What’s this got to do with SSI O’Neill style Space living? A lot. Fundamentally, Nitrogen is a big hole in closed looping offplanet agro, and animal (Human) waste does have Nitrogen and Phosphorus so if you get a big spinner with 50 or a hundred or more Humans then about twice a day from each of them you have raw sources becoming available.  Part of your facility should be efficiently pulling them out of the flow and using as much of the rest as possible for anything and everything they can be used for.
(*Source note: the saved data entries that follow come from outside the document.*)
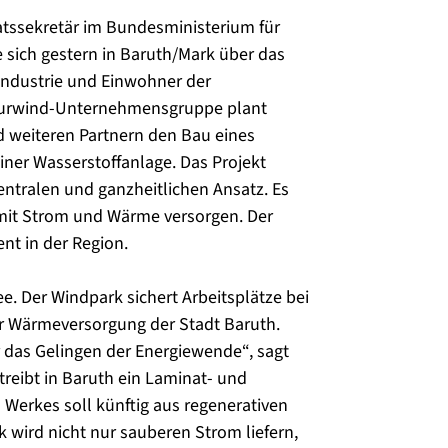
atssekretär im Bundesministerium für
e sich gestern in Baruth/Mark über das
Industrie und Einwohner der
urwind-Unternehmensgruppe plant
 weiteren Partnern den Bau eines
ner Wasserstoffanlage. Das Projekt
zentralen und ganzheitlichen Ansatz. Es
 mit Strom und Wärme versorgen. Der
nt in der Region.
ee. Der Windpark sichert Arbeitsplätze bei
er Wärmeversorgung der Stadt Baruth.
 das Gelingen der Energiewende“, sagt
treibt in Baruth ein Laminat- und
Werkes soll künftig aus regenerativen
 wird nicht nur sauberen Strom liefern,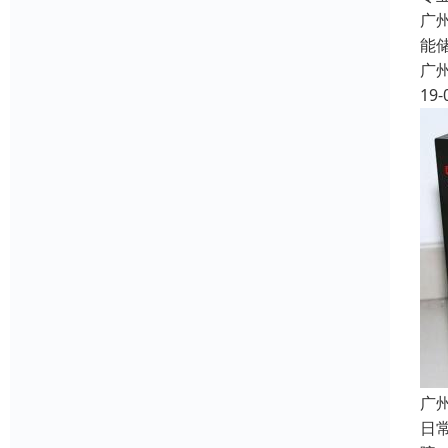
广
能储
广
19-
广
日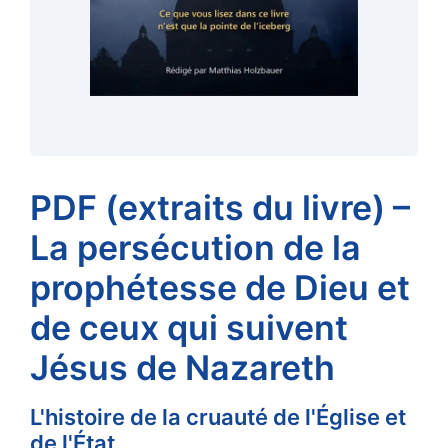
PDF (extraits du livre) –
La persécution de la
prophétesse de Dieu et
de ceux qui suivent
Jésus de Nazareth
L'histoire de la cruauté de l'Église et
de l'État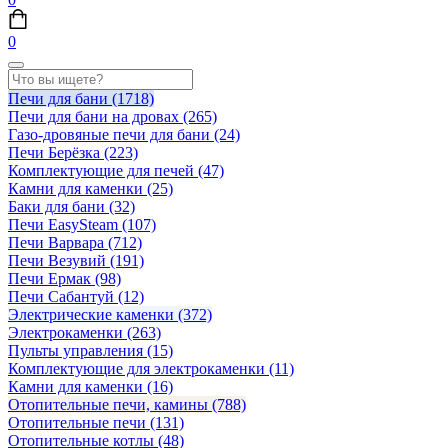
0
Печи для бани
(1718)
Печи для бани на дровах
(265)
Газо-дровяные печи для бани
(24)
Печи Берёзка
(223)
Комплектующие для печей
(47)
Камни для каменки
(25)
Баки для бани
(32)
Печи EasySteam
(107)
Печи Варвара
(712)
Печи Везувий
(191)
Печи Ермак
(98)
Печи Сабантуй
(12)
Электрические каменки
(372)
Электрокаменки
(263)
Пульты управления
(15)
Комплектующие для электрокаменки
(11)
Камни для каменки
(16)
Отопительные печи, камины
(788)
Отопительные печи
(131)
Отопительные котлы
(48)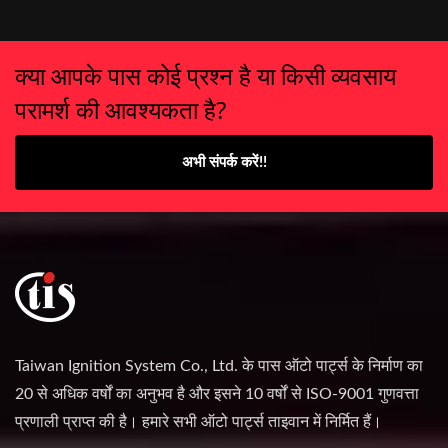
क्या आपके पास कोई प्रश्न है या किसी व्यवसाय
परामर्श की आवश्यकता है?
अभी संपर्क करें!!
Taiwan Ignition System Co., Ltd. के पास ऑटो पार्ट्स के निर्माण का
20 से अधिक वर्षों का अनुभव है और इसने 10 वर्षों से ISO-9001 गुणवत्ता
प्रणाली प्राप्त की है। हमारे सभी ऑटो पार्ट्स ताइवान में निर्मित हैं।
Plus, there is that whole “High Fronter Concept” which is, by definition: “Using the material and energy resources of space to improve the human condition on Earth.” Those O’Neillian resources will include People, if People are going to be truly living off planet at some point then some of the most important of them will be those who do Waste Recycling.
 
If you are laughing then you have never been a home owner who had their bathroom stop working correctly – how much were you willing to pay 6 hours after a big breakfast, and how much did you end up paying because that’s just the going rate for the experts.
 
Waste Recycling is going to be a VERY important job, and those who do it up there, efficiently, with the cutting edges of the tech, will surely be a great value even to the folks down here who have no interest in ever going more than a few miles from the place they were born.
 
I wish I could find that darned proposal. But here’re a few things maybe worth looking at:
 
 
The book “Pipe Dreams” by Chelsea Wald. It’s a new book, I just got it at Barnes & Noble, it was right on the shelf in the Science section.
 
And there are the books: “The Humanure Handbook, 4th Edition: S**t in a Nutshell” by Joseph C Jenkins and, maybe, “The Big Necessity: The Unmentionable World of Human Waste and Why It Matters” by Rose George. I haven’t read these yet, they may be interesting or somewhat helpful as starters.